Trabalho a realizar
**1.** Transcreva o trecho do texto sobre a dispensa para amamentação que começa em "Em 2024, morreram" e termina em "noutras conquistas essenciais.".
**2.** Prossiga o texto sobre a dispensa para amamentação a partir do ponto em que termina.

Texto de origem

>>

O Governo aprovou em conselho de Ministros um anteprojeto de reforma da legislação laboral que introduz novos critérios na dispensa para amamentação. Entre os principais pontos estão a obrigatoriedade de apresentar atestado médico logo no início da dispensa, a sua renovação a cada seis meses, e a limitação desse direito até aos dois anos da criança.
Em 2024, morreram 261 bebés com menos de um ano. São mais 42 do que no ano anterior. E, neste mesmo tempo, propõem-se alterações legislativas que, em vez de protegerem mães, pais e recém-nascidos, os deixam mais vulneráveis. Numa altura em que assistimos em Portugal ao aumento da mortalidade infantil, que é um dos indicadores mais importantes e sensíveis do desenvolvimento de um país, surpreende e preocupa que, num contexto tão delicado, se avance com propostas de alterações legislativas ao código do trabalho que arriscam recuar noutras conquistas essenciais.

<<

Dados de análise de gráficos
>>

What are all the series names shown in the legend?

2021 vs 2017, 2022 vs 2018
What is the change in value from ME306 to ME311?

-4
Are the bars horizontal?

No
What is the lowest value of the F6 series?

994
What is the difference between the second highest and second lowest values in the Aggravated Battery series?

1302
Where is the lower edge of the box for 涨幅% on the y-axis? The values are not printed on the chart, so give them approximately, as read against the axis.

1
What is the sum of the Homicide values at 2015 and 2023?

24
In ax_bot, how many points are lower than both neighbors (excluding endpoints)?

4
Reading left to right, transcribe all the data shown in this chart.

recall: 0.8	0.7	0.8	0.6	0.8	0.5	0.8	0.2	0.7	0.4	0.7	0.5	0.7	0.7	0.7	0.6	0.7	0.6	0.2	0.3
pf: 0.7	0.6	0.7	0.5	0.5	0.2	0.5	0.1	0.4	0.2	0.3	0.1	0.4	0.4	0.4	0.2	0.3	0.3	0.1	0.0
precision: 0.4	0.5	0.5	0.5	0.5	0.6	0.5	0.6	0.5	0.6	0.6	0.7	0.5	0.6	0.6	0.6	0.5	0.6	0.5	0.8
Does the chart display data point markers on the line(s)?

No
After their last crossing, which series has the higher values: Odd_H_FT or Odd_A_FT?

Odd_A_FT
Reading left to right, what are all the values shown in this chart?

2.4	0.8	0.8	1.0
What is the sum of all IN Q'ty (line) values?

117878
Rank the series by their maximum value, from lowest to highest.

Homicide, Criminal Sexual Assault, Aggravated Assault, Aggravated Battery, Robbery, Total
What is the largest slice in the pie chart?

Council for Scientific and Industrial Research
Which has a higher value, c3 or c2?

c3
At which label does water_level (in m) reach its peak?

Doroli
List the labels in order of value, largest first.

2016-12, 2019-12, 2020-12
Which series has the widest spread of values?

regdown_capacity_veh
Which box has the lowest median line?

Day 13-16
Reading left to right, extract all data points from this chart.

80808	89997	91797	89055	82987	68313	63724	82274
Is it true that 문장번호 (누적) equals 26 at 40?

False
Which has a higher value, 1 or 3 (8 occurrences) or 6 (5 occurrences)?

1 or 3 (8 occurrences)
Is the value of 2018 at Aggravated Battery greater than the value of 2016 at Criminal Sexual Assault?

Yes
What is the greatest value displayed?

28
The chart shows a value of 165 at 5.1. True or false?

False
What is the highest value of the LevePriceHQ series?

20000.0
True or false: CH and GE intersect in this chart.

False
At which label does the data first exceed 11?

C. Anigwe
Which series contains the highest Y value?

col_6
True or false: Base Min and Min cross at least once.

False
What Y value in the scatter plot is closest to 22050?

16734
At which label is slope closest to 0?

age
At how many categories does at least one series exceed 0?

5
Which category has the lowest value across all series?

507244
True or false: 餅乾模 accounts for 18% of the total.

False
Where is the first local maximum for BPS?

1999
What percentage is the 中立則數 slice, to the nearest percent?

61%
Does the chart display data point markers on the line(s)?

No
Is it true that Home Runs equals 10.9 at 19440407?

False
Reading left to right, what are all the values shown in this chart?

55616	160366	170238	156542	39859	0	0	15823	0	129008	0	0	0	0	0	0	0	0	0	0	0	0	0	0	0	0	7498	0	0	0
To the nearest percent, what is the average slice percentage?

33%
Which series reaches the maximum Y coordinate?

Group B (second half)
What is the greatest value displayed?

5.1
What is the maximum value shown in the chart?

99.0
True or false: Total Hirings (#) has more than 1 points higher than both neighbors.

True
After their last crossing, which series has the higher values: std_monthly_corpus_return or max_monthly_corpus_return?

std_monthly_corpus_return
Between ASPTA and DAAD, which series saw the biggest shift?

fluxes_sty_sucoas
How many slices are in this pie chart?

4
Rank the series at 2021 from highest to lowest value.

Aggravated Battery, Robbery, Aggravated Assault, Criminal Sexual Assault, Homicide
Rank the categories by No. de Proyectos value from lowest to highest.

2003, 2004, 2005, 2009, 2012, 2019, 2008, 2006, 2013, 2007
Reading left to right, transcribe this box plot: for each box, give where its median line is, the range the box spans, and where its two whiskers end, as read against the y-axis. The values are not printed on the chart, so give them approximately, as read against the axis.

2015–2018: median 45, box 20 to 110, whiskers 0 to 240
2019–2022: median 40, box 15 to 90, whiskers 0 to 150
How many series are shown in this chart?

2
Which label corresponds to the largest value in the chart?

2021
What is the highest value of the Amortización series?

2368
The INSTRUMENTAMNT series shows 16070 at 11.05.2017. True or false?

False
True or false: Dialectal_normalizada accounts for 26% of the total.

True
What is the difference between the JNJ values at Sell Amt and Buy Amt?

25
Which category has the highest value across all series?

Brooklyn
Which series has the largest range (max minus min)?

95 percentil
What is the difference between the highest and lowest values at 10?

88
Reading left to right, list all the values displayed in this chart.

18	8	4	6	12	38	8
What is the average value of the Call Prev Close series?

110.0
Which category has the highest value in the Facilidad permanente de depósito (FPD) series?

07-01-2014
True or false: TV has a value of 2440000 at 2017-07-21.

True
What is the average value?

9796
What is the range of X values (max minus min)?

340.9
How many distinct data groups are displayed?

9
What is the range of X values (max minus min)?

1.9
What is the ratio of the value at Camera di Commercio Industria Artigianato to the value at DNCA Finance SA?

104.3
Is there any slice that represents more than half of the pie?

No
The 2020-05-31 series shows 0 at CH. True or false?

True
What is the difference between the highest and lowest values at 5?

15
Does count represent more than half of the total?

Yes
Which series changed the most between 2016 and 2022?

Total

<<

Respostas por tarefa
**1.**
Em 2024, morreram 261 bebés com menos de um ano. São mais 42 do que no ano anterior. E, neste mesmo tempo, propõem-se alterações legislativas que, em vez de protegerem mães, pais e recém-nascidos, os deixam mais vulneráveis. Numa altura em que assistimos em Portugal ao aumento da mortalidade infantil, que é um dos indicadores mais importantes e sensíveis do desenvolvimento de um país, surpreende e preocupa que, num contexto tão delicado, se avance com propostas de alterações legislativas ao código do trabalho que arriscam recuar noutras conquistas essenciais.

**2.**
Quando um bebé morre, chora uma família. Mas devia também chorar um país inteiro. A evidência deve guiar a lei, mas, acima de tudo, legislar deve refletir os valores humanos.
Mais do que caminhar no sentido da produção, a evolução da sociedade deverá caminhar no sentido da humanização. Vivemos num tempo em que cada vez é mais difícil as pessoas, e principalmente as mulheres, conciliarem tudo. Quando uma mulher regressa da licença de maternidade sente, muitas vezes, que está a falhar em todas as frentes. No trabalho pensa no bebé que deixou em casa. Em casa, com o seu bebé, pensa nos colegas de trabalho sobrecarregados com a sua ausência.
A exigência de um atestado médico no início da dispensa transforma o médico num carimbador de legitimidade em vez de um cuidador. Pede-se prova logo no momento de maior vulnerabilidade, quando o que mais se deveria oferecer era confiança e apoio. Trata-se de burocratizar a criação de um vínculo, quando deveríamos estar a protegê-lo. Também preocupante é a proposta de impedir a partilha da dispensa no caso da aleitação com biberão, restringindo o direito a apenas um dos progenitores. Esta decisão representa um retrocesso no caminho da igualdade parental e esquece que o leite pode vir do biberão, mas o vínculo vem do tempo. E esse direito deverá ser de todos os bebés independentemente da forma como são alimentados.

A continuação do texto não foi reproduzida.